La familia Oukabir sigue viviendo en un bloque de apartamentos a las afueras de Ripoll. Dos hijas trabajan en un restaurante al otro lado de la calle, junto a un edificio del que cuelga una bandera franquista, una excepción en un pueblo repleto de símbolos independentistas. Cuando se pregunta en el restaurante si las chicas todavía son empleadas, una responsable responde encogiéndose de hombros: “Claro, la vida sigue igual”.

Un plan de convivencia con las familias de los terroristas

Desde los atentados, la mezquita Annour —donde ejerció como imán Es Satty, el cerebro de los atentados de hace dos años— ha organizado jornadas de puertas abiertas y almuerzos en la calle.
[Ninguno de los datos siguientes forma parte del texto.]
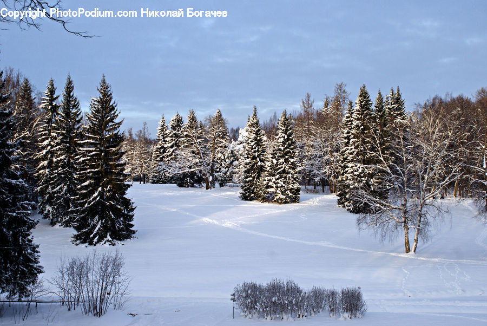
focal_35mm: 52
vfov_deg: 25.8
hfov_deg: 37.8
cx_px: 244
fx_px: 711
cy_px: 163
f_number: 9
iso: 100
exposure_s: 1/100
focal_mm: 35
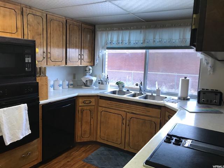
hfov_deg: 63.4
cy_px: 84
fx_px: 181
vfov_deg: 49.7
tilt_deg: -7.7
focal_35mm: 28
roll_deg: -2.5
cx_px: 112
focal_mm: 3.99
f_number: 1.8
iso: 25
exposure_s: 1/30
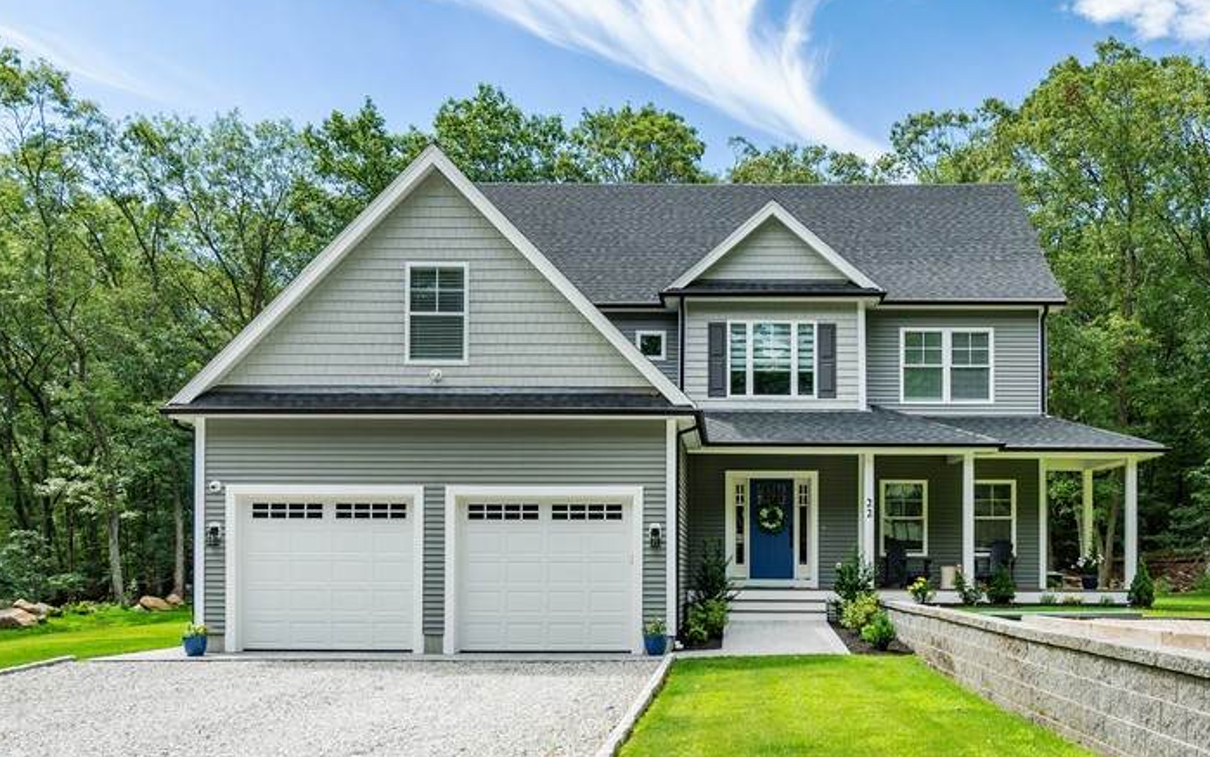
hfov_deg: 50.8
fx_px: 1253
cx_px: 786
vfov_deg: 33.3
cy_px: 499
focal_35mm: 38
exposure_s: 1/160
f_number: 6.3
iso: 100
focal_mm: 24
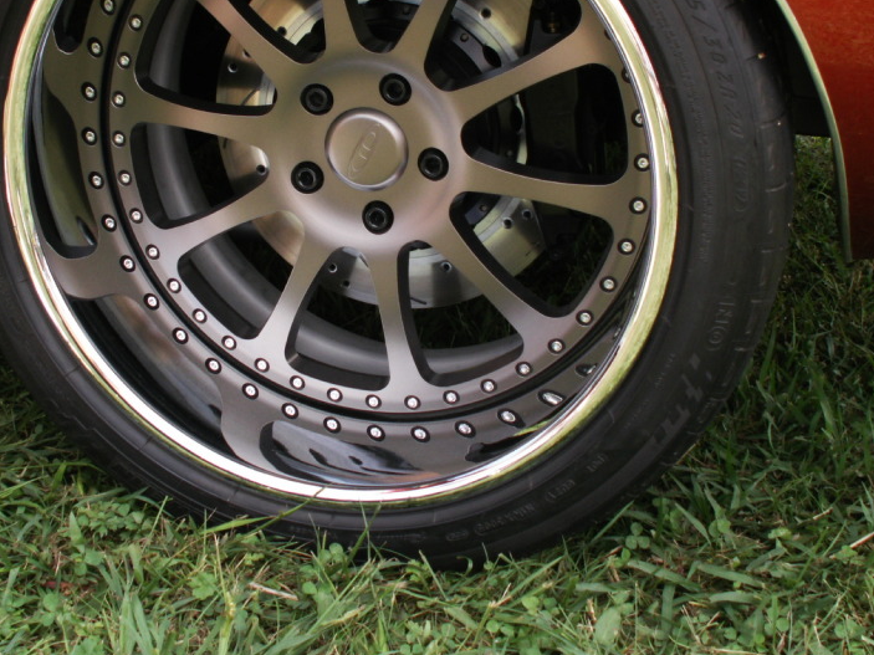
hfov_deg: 37.4
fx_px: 1287
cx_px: 375
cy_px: 203
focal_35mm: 51
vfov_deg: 28.3
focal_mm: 5.86
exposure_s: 1/125
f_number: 5
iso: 50
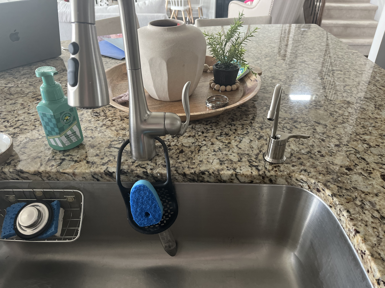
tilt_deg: -34.3
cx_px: 192
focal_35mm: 26
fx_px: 289
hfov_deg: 67.3
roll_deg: +2.1
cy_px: 144
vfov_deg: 53.1
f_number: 1.6
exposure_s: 1/60
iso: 320
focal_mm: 5.1
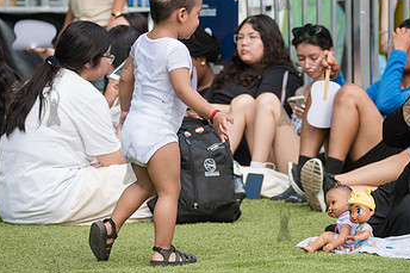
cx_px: 319
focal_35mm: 242
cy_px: 120
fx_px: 2755
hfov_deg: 8.5
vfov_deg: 5.7
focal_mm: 112
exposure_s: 1/320
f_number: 4
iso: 250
El Ayuntamiento de Ripoll ha impulsado un plan de convivencia que incluye grupos de trabajo en los que participan hermanos y primos de los terroristas. “El objetivo es conseguir una sociedad mucho más inclusiva”, dice la directora del Consorcio de Bienestar del Ripollès, Elisabeth Ortega, quien reconoce que, antes del 17-A de 2017, los indicadores sobre una supuesta integración fallaron y la relación con la comunidad musulmana era “muy distante”.

Ortega minimiza el auge del discurso xenófobo en Ripoll. “Tampoco es una gran preocupación. Es importante hablar alto y claro, y poder conversar. No siempre es necesario llegar a consensos”, esgrime. Pilar Anfruns, de 69 años, votó a la CUP en mayo, pero admite recelar de los musulmanes. “No soy racista, pero son gente cerrada”, dice en un puente sobre el río Ter por el que caminan mujeres con velo.